なにを離しているのか、も聞こえなかった。
ただ、こえに命じられるままに戦いを求めて前に進む。
その時、悲鳴のような声が響いた。>>501]
うわぁぁぁ…っ
[突如として湧きだす無数の岩針が足元から襲いくる。
反射的に飛び退ったそこにも、鋭く伸びゆく岩があった。
身体のあちこちを岩が貫く感触がして、
視界が真っ赤に染まる。]
[どこを怪我したのだろう。
自分はどうなっているのだろう。
分からないまま、こえはなおも戦いを命じた。
そして、痛みと混乱でかき乱された青年の心は、それに抗うことができなかった。
ずるり、と身体を岩の槍から引きはがし、
なお、前へ進もうとする。

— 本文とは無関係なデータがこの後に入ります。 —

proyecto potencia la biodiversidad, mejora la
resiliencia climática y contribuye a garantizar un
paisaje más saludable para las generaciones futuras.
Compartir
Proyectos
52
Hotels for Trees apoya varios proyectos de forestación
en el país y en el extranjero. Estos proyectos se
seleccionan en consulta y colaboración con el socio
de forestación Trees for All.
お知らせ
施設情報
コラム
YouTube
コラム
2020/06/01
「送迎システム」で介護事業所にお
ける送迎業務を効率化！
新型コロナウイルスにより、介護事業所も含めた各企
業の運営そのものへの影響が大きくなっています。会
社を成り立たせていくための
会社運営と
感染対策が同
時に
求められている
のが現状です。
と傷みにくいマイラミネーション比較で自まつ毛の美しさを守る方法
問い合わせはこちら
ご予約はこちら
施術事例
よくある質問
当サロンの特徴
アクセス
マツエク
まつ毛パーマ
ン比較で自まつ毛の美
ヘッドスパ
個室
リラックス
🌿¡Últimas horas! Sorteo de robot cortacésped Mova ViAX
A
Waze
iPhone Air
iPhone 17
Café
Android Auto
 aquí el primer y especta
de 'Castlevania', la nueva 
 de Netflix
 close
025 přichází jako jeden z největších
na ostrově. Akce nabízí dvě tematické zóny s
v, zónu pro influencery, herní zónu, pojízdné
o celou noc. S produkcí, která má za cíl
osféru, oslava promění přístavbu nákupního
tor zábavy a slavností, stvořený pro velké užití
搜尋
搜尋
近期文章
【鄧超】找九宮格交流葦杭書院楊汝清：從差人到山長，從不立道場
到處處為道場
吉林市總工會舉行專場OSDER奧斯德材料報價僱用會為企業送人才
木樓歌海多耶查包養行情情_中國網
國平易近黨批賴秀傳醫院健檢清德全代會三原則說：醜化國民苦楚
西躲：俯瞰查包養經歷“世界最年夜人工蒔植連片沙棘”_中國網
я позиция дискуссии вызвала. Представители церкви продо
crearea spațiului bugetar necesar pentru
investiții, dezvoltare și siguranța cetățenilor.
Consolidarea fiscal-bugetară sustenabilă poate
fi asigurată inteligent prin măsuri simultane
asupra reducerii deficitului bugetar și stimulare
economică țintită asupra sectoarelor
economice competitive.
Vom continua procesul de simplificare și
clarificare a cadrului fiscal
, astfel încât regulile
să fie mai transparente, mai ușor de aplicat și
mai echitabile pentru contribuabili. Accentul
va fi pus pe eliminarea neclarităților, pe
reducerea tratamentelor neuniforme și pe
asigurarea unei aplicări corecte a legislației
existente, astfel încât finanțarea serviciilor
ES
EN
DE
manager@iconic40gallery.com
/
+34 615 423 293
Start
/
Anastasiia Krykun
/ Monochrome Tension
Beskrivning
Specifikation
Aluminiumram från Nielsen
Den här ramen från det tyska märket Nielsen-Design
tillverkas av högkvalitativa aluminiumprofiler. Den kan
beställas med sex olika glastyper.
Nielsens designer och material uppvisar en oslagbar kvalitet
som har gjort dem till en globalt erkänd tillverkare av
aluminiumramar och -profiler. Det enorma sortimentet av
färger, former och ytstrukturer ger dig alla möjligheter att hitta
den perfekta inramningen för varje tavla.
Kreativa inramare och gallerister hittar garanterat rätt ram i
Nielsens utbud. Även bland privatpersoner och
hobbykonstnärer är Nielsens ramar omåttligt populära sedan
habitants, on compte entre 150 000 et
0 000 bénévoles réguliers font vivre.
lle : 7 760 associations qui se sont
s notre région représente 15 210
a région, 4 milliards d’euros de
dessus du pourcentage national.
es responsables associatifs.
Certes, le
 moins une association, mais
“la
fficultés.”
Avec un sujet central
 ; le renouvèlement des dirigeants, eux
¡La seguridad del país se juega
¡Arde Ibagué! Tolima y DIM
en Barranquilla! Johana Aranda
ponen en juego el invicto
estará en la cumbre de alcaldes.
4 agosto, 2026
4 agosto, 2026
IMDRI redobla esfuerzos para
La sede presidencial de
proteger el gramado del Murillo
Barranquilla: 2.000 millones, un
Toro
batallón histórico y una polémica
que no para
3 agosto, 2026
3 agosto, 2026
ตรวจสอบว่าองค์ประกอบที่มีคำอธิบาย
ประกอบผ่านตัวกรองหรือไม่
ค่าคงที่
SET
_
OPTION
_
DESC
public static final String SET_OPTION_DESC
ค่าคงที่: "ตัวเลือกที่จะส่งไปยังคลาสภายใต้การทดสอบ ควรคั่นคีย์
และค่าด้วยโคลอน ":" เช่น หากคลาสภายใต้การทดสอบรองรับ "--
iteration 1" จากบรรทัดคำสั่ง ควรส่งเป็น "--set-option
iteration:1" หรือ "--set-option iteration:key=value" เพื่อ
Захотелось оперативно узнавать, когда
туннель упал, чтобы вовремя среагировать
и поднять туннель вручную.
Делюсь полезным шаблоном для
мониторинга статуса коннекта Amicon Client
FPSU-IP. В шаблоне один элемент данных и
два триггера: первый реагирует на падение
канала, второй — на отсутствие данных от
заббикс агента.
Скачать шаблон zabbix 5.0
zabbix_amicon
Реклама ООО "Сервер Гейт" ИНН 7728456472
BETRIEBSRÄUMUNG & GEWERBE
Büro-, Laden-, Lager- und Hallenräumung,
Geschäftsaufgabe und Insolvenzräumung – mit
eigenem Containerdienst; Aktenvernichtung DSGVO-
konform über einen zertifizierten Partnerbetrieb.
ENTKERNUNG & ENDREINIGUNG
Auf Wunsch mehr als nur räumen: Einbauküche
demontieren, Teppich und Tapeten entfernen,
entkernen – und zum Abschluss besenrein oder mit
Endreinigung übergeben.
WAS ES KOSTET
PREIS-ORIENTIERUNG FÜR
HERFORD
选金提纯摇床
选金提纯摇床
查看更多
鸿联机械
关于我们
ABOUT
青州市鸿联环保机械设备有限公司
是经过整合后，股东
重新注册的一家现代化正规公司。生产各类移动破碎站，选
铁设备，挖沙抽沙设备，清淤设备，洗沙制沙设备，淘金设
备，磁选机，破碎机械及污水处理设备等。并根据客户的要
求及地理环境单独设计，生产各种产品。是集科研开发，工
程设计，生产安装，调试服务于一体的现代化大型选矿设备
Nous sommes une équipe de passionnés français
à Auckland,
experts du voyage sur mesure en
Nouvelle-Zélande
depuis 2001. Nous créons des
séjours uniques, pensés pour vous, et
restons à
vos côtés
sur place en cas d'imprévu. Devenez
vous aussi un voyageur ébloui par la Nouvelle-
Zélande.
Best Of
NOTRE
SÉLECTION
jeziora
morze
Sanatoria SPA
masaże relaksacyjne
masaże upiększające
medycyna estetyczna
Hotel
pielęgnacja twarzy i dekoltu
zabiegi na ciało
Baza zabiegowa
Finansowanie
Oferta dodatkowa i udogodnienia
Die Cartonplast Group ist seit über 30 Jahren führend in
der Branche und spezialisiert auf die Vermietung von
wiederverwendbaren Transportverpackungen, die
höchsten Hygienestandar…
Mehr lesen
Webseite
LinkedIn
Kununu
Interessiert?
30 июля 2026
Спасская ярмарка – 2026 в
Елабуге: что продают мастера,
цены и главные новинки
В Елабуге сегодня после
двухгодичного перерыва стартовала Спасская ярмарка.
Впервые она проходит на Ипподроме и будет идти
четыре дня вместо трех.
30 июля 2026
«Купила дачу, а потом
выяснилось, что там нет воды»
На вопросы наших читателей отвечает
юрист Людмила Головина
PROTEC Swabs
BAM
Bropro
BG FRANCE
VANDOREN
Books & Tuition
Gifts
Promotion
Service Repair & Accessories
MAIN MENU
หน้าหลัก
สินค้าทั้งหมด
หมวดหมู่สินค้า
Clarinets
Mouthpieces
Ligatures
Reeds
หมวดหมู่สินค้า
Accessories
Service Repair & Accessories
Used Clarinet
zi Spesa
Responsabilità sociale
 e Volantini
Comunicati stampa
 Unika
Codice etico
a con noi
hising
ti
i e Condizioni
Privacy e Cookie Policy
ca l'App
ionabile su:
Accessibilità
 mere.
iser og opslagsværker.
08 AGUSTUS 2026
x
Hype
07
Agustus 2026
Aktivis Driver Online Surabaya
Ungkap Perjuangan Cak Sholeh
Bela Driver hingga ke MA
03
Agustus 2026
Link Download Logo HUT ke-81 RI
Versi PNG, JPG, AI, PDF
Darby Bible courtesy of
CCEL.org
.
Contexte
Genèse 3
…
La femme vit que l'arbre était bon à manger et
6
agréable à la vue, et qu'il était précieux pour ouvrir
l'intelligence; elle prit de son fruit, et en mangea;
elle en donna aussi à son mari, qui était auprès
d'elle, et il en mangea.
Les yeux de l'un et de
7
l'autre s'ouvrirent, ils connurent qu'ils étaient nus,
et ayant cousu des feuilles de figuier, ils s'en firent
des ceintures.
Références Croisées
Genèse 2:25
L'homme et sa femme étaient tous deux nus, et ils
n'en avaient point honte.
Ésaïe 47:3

]
[ふらりと進む前方に、人影があった。
それを認識した瞬間に、頭の中の声に方向性が生まれる。]
おまえと、たたかって、ころして、うばう―――…
…もっと、力を …
[焦点の合わぬ目で彼を見つめ、ゆら、と二挺の斧を構えた。]
力を、……
でないと、オレは、
あいつに勝てない───
隣に、立ちたい、から…
[虚ろな心は、奥底にあるものを言葉に変える。
茫洋とした言葉と裏腹、躍りかかるように目の前の人間へ切りかかった。]
[言葉は聞こえても、その意味はほとんど理解していなかった。
身体の負傷など知らぬように切りかかり、斬りつけ、
───やがては身体がこえの命令に従いきれず、動きを止めるだろう。